> Given entries:
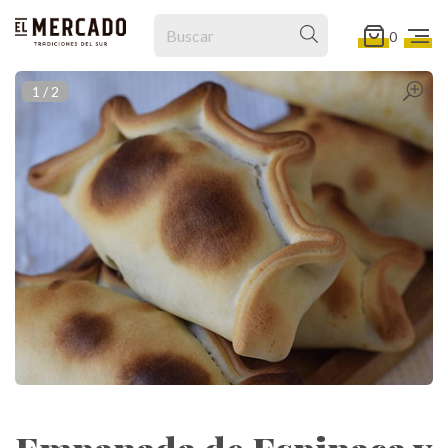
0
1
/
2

---

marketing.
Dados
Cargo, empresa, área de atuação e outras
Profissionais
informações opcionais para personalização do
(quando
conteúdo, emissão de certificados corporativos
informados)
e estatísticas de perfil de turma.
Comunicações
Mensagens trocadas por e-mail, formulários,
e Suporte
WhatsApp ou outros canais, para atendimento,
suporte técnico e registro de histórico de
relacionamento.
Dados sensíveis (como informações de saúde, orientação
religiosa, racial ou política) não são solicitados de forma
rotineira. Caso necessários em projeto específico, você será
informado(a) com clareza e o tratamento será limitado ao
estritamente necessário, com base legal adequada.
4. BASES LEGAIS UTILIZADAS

> What needs to be done: Identify every line in the records that contains the word "Dados" and copy each of those lines in full.

> Answer box:
Dados
Dados sensíveis (como informações de saúde, orientação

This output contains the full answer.